Elenco Snap Circuits

Elenco Snap Circuits let kids explore the fundamentals of electronics and circuit design by using basic components (power sources, switches, resistors, capacitors, and wires of different sizes) that snap together on a flat surface (essentially a large, easy-to-use breadboard). Kids can model various types of working circuits, follow pictorial instruction cards to create projects.

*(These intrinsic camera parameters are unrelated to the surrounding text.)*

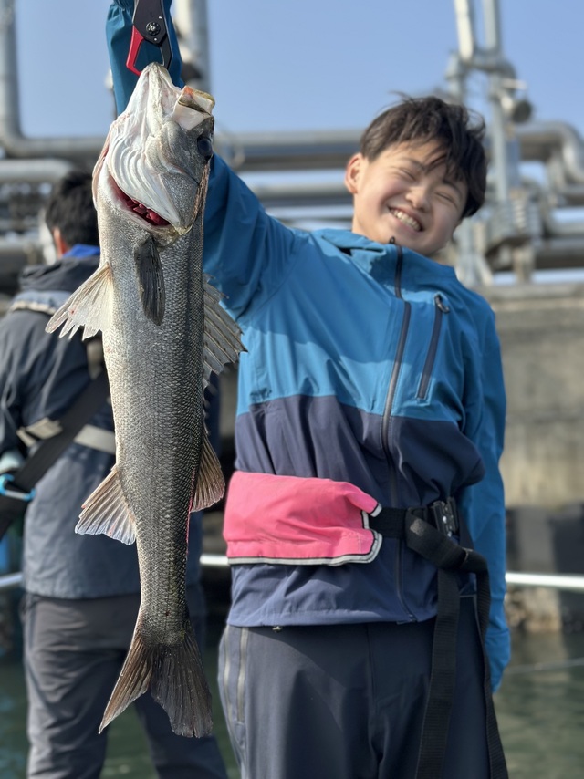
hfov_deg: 30.3
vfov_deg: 39.7
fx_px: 1080
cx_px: 292
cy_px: 390
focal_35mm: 48
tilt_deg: +4.5
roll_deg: +2.1
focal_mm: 6.86
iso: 100
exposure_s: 1/2890
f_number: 1.78
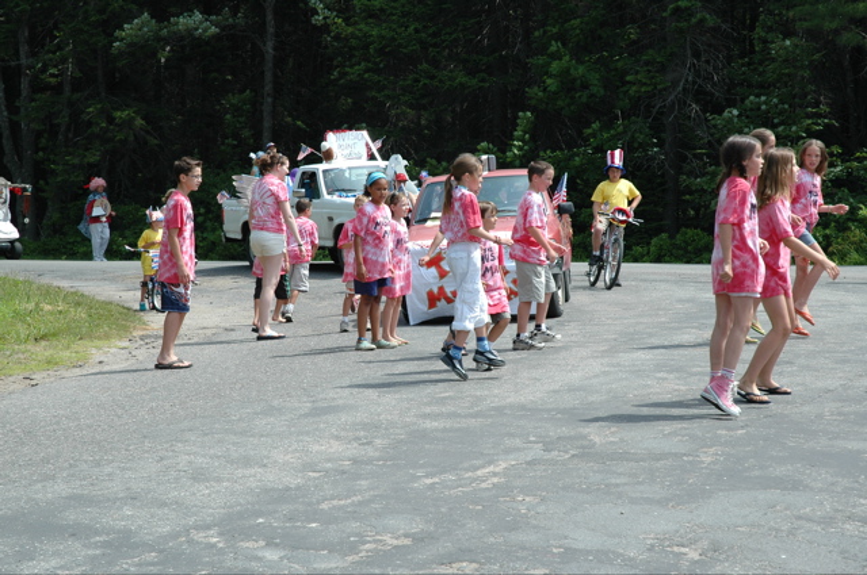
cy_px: 288
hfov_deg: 24.2
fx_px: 2020
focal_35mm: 84
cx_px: 434
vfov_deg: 16.2
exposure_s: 1/250
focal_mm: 56
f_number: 8
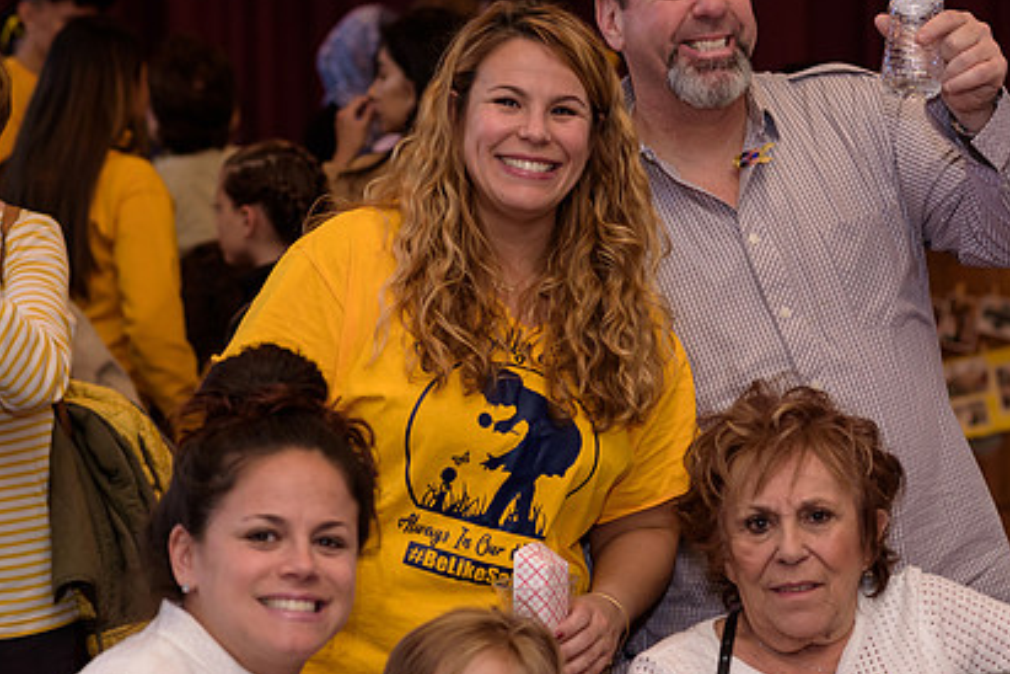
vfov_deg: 11.4
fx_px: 3366
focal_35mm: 120
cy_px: 282
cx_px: 568
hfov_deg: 17.1
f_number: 4
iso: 320
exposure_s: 1/125
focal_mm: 85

The Importance of Open-Ended Play

Open-ended toys are crucial for inspiring future discovery. Many recommended toys and games have no single solution and require players to collaborate. These qualities spur kids toward creativity, exploration, and a deeper understanding of rules, patterns, logic, and how things work. Toys that don’t require extensive adult help or supervision are ideal. The picks don’t force kids to follow a specific set of instructions but rather encourage play through experimentation, exploration, and trial and error. It’s very important to let kids take things apart.

Replayability and Fun

Most of the toys and games on this list can be enjoyed by a wide range of ages, either because they offer different modes or difficulty levels or because they allow increasingly complex interactions as the player builds skills. The most important factor is the fun factor. Kids vetted all the toys chosen as picks - whether they were students in the classrooms visited, Wirecutter staffers’ kids who helped with testing, or both.